Science

The West Coast Will Have a Perfect View of January 31 Total Lunar Eclipse

The last one was 2.5 years ago. 

It’s been more than two years since the last total lunar eclipse, but this month’s “Super Blue Blood Moon” will worth the wait, especially if you are on anywhere on the Pacific Rim.

The eclipse will start before dawn on January 31, and assuming weather cooperates, residents of North America’s West Coast, as well as northern Asia, New Zealand, and most of Indonesia and Australia, will have a perfect view of all of the stages.

For the rest of us not lucky enough to have a full view of the lunar movement, Sky & Telescope magazine reports that “anyone west of the line running from Chicago to New Orleans will see the first part of the Moon’s 76-minute-long plunge through Earth’s shadow.” The further west you are, the more you’ll see. East Coast moon-watchers, meanwhile, will only see a little bit of darkness around the moon, since the sun will rise just as the eclipse is happening.

World map of Jan 2018 eclipse, used with permission from 'Sky & Telescope'.

Sky & Telescope

A lunar eclipse is the result of the Sun, Earth, and the full moon forming in almost a perfectly straight line in space. The moon will move into the Earth’s shadow, and the lunar disk will temporarily turn orange or rid from its normal white. This will last 76 minutes, with its midpoint taking place at 5:30AM PST. Then, as the moon moves out of the earth’s shadow, the process will reverse itself until the moon returns to its brilliant, glowing white. The whole process should take more than four hours.

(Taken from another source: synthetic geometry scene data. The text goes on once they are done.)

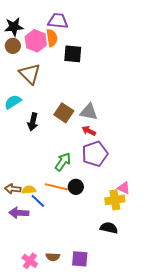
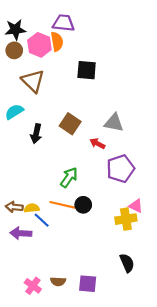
black square: (73, 54) -> (87, 70), moved
gray triangle: (89, 112) -> (114, 123), moved
purple pentagon: (95, 154) -> (120, 169), moved
black semicircle: (109, 228) -> (127, 263), moved, turned 54

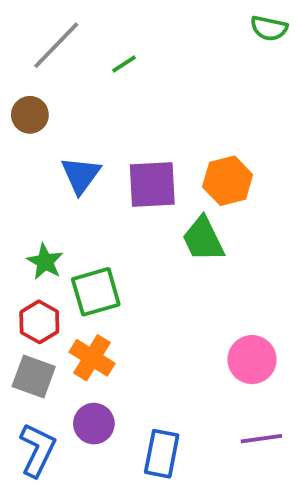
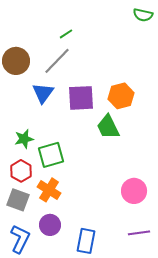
gray line: (56, 45) -> (57, 61), moved
brown circle: (30, 115) -> (16, 61), size x1.4
green star: (45, 262) -> (24, 139), turned 30

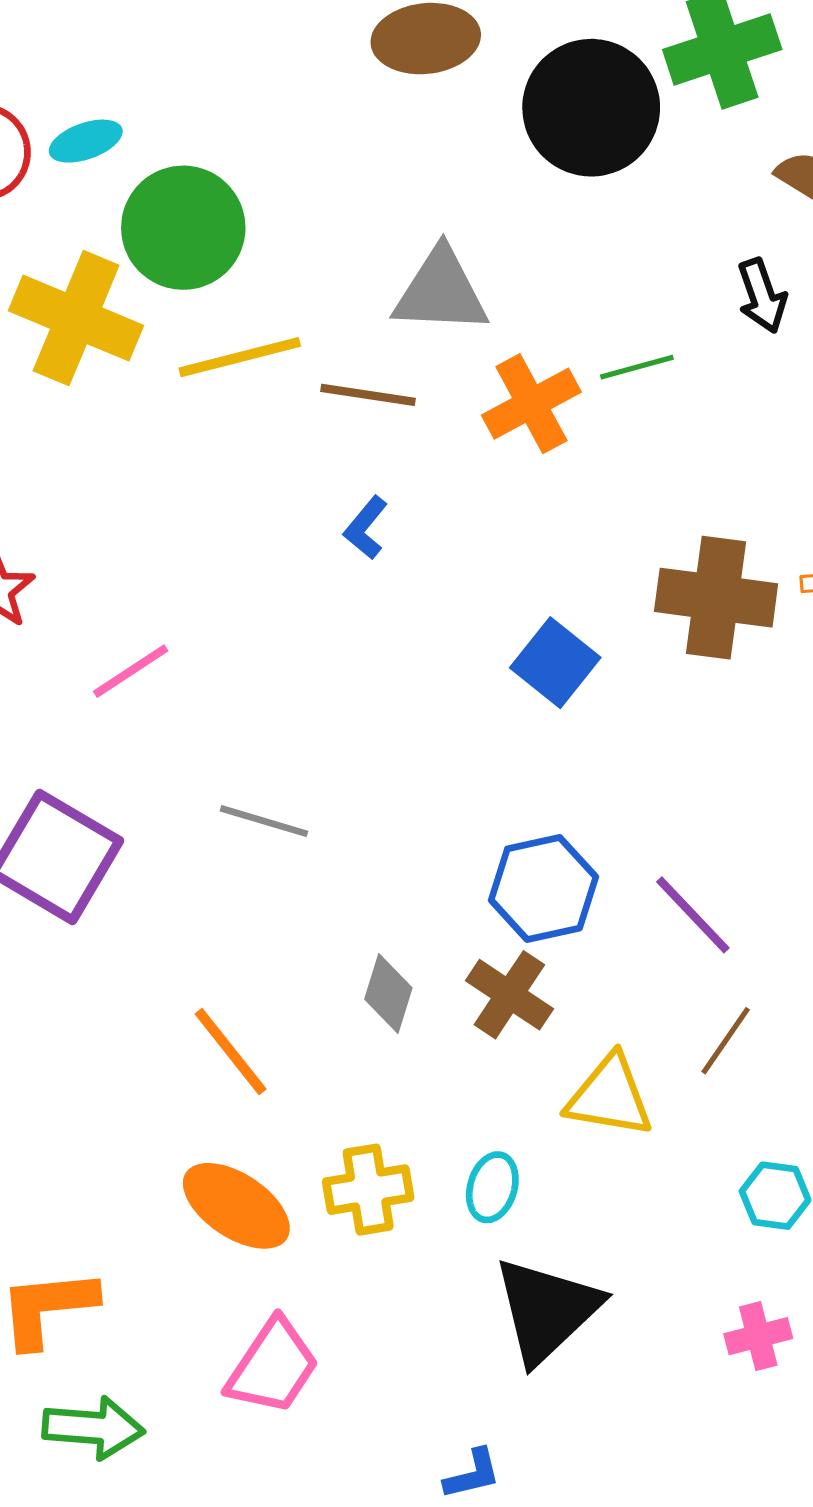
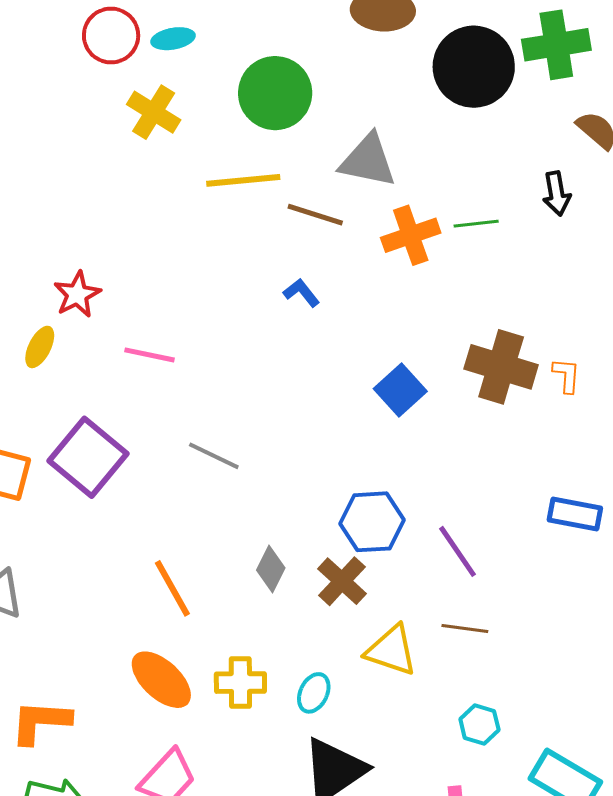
green circle: (183, 228) -> (275, 93), moved
yellow cross: (76, 318) -> (154, 112), moved, size x0.7
blue L-shape: (366, 528) -> (301, 293), turned 93
pink line: (131, 671) -> (149, 355), turned 36
brown line: (726, 1041) -> (465, 629), turned 54

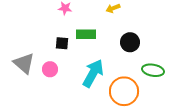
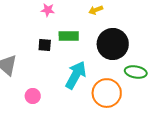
black circle: (130, 42) -> (113, 44), size x1.6
pink circle: (50, 69) -> (33, 96), moved

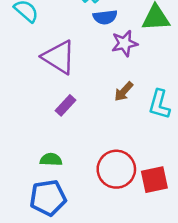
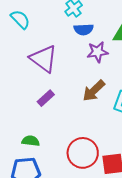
brown arrow: (124, 92) -> (94, 91), size x1.4

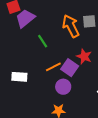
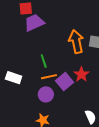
green line: (43, 41) -> (44, 61), moved
purple circle: (63, 87) -> (46, 94), moved

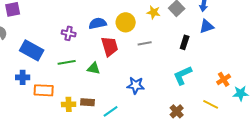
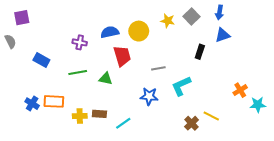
gray line: (145, 43) -> (158, 68), moved
blue rectangle: (32, 50) -> (41, 60), size x0.7
cyan L-shape: (183, 75) -> (181, 86), moved
blue cross: (23, 77) -> (32, 104), moved, turned 32
yellow line: (211, 104) -> (211, 116), moved

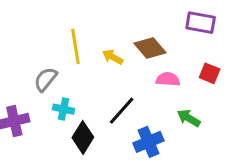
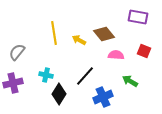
gray semicircle: (46, 79) -> (17, 52), moved

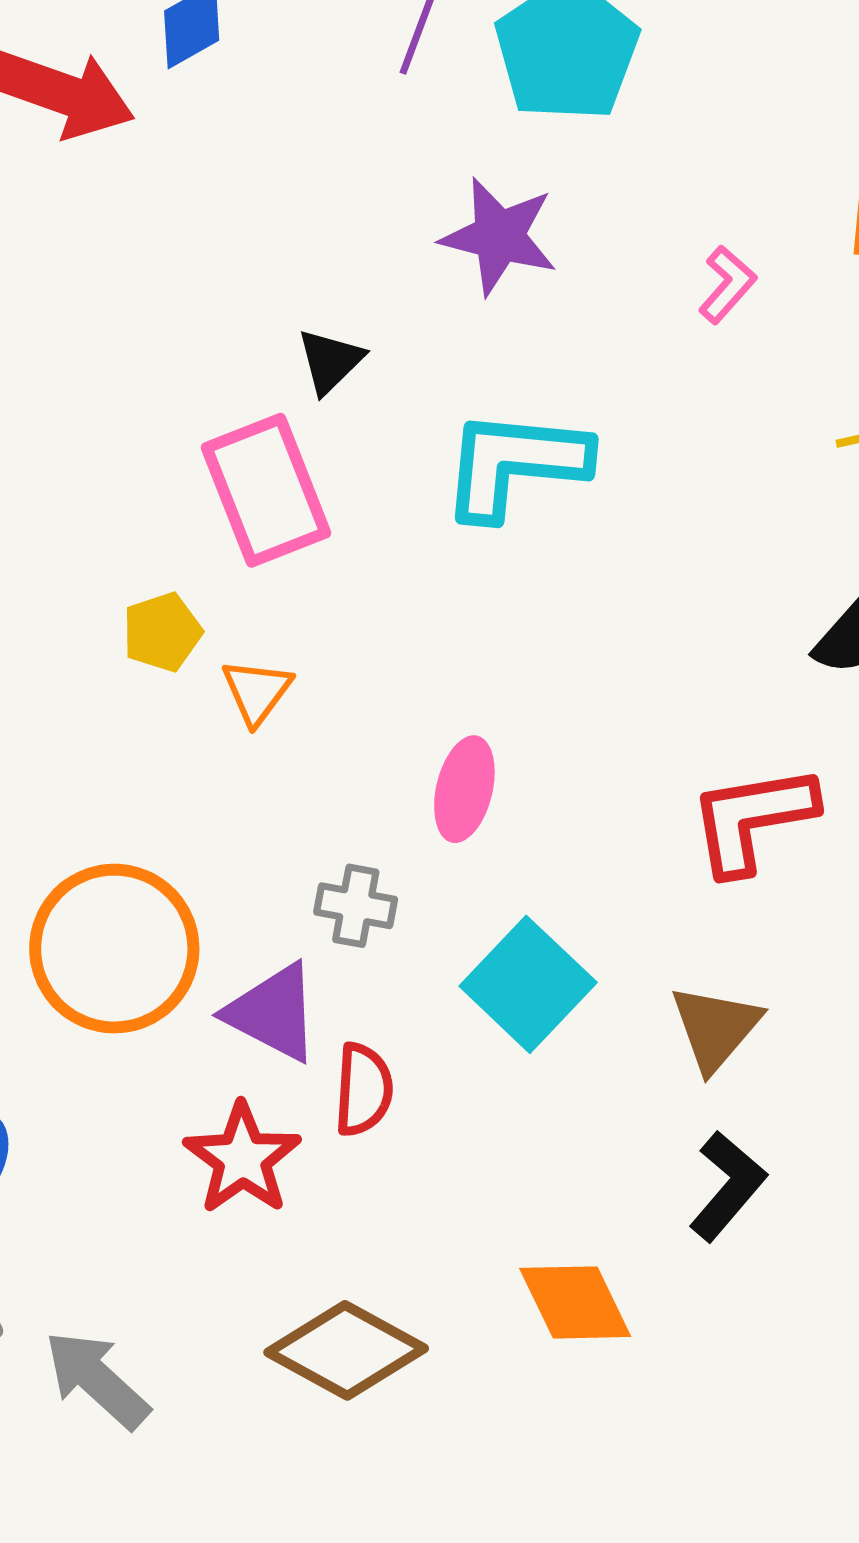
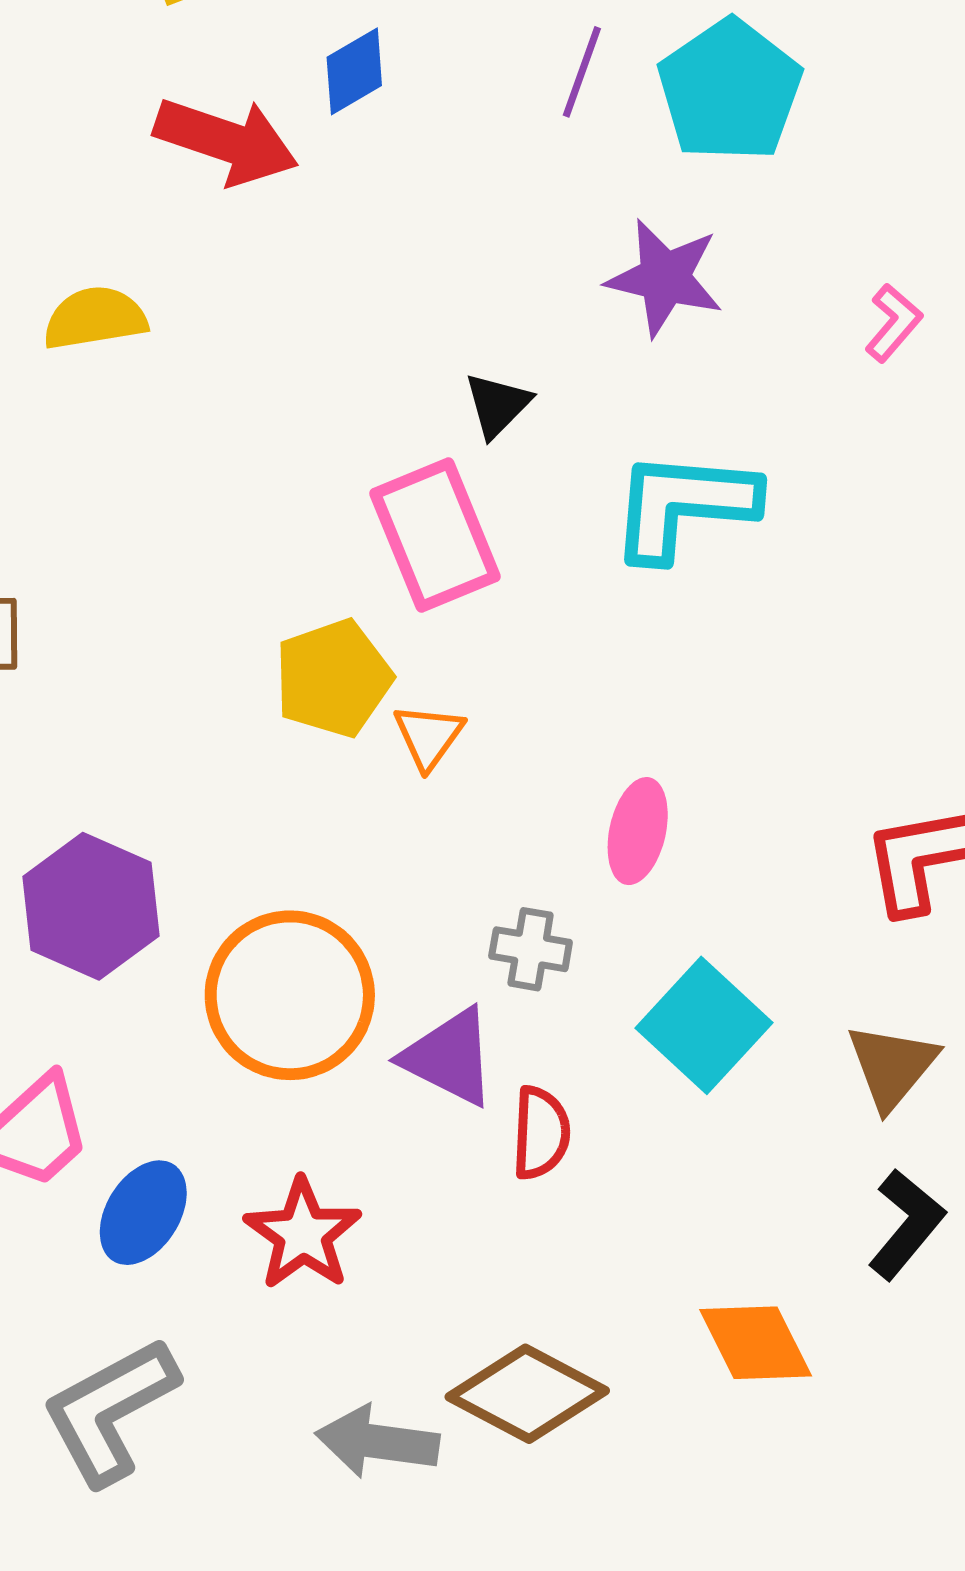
yellow pentagon: (162, 632) -> (333, 678), size x1.5
red star: (242, 1159) -> (303, 1234), moved
gray arrow: (97, 1380) -> (377, 1442), moved, turned -34

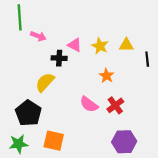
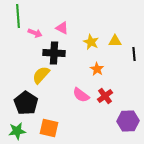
pink triangle: (75, 45) -> (62, 28), moved
black cross: (59, 58) -> (54, 53), size x1.5
purple hexagon: (124, 142) -> (128, 121), moved

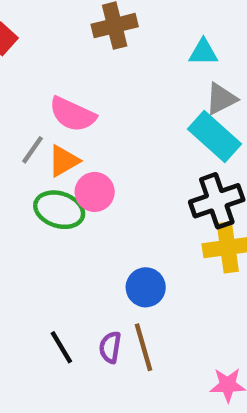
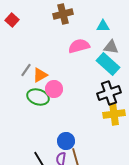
gray triangle: (221, 99) -> (111, 47), turned 35
pink semicircle: (72, 114) -> (79, 46), moved, turned 140
blue circle: (146, 287) -> (66, 141), moved

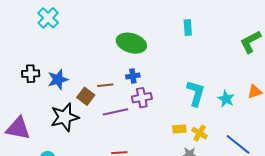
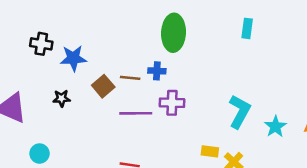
green ellipse: (131, 43) -> (174, 33), turned 64
blue cross: (133, 76) -> (157, 71), moved
black star: (65, 117) -> (62, 98), moved, size x0.5

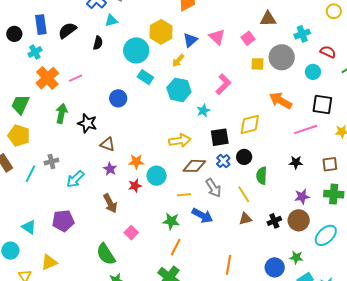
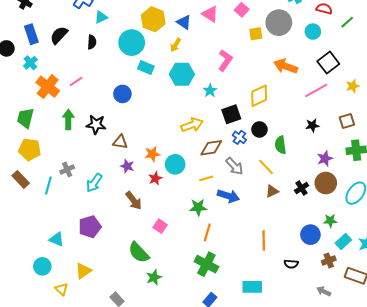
blue triangle: (190, 40) -> (184, 22), turned -35
black square: (322, 105) -> (328, 63), turned -35

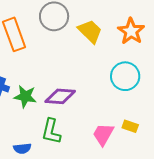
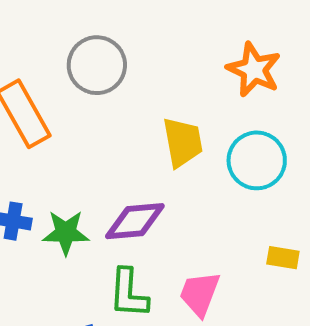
yellow trapezoid: (90, 31) -> (183, 142), moved, turned 44
pink trapezoid: (103, 134) -> (200, 294), moved

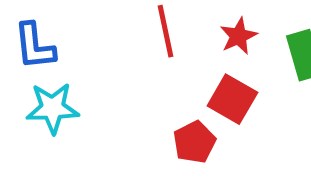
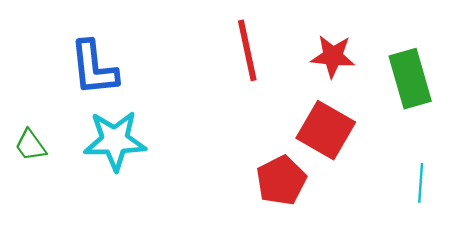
red star: (238, 36) -> (333, 56), turned 30

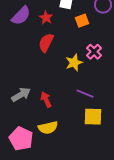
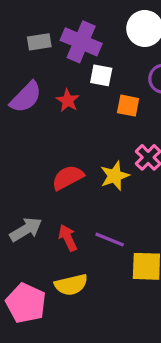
orange square: (82, 21) -> (128, 106), turned 32
red semicircle: (46, 43) -> (68, 178), moved, turned 36
purple line: (85, 94) -> (110, 239), moved

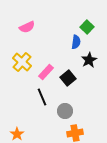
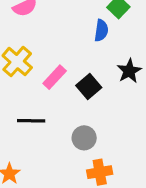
black star: (89, 60) -> (129, 71), moved
black line: (42, 97) -> (31, 121), moved, turned -66

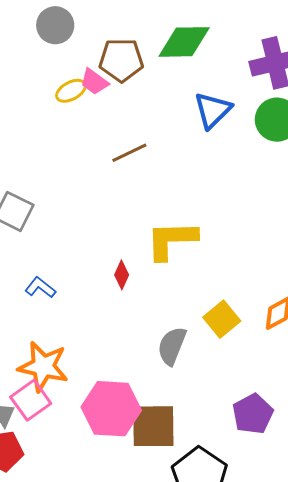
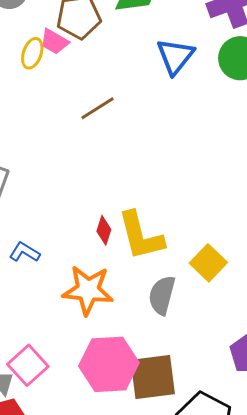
yellow ellipse: (71, 91) -> (32, 53), turned -36
yellow L-shape: (172, 240) -> (141, 236), moved, turned -96
orange star: (43, 367) -> (88, 290), moved

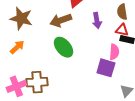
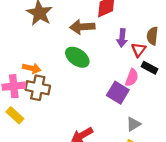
red triangle: (122, 30) -> (139, 50), moved, turned 40
orange arrow: (17, 47) -> (32, 68), moved, turned 42
green ellipse: (63, 47) -> (77, 57), turned -30

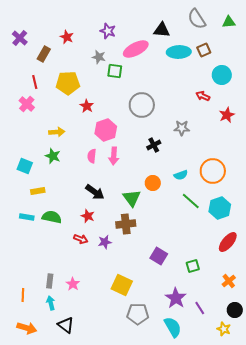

“Being in that sweet spot, the illumination straight on plus our atmosphere bending light makes it red,” Caitlin Ahrens, an astonomer at the University of Arkansas, tells Inverse. “Ever seen a gorgeous red sunset? It’s that same bending light effect our Earth atmosphere provides.”

The 2018 Total Lunar Eclipse viewing schedule by time zone.

'Sky & Telescope' magazine

All eclipses are pretty cool, but this one in particular promises to be spectacular, since it takes place just one day after the Moon passes its perigee, the point closest in its orbit to Earth, and this moon will look 13% larger than normal. That larger size is why it’s called a “supermoon.”

Moon-gazers might remember that this is the second supermoon this month, so if you don’t catch this one, hopefully you got to see the first.

The last total lunar eclipse was September 27-28, 2015.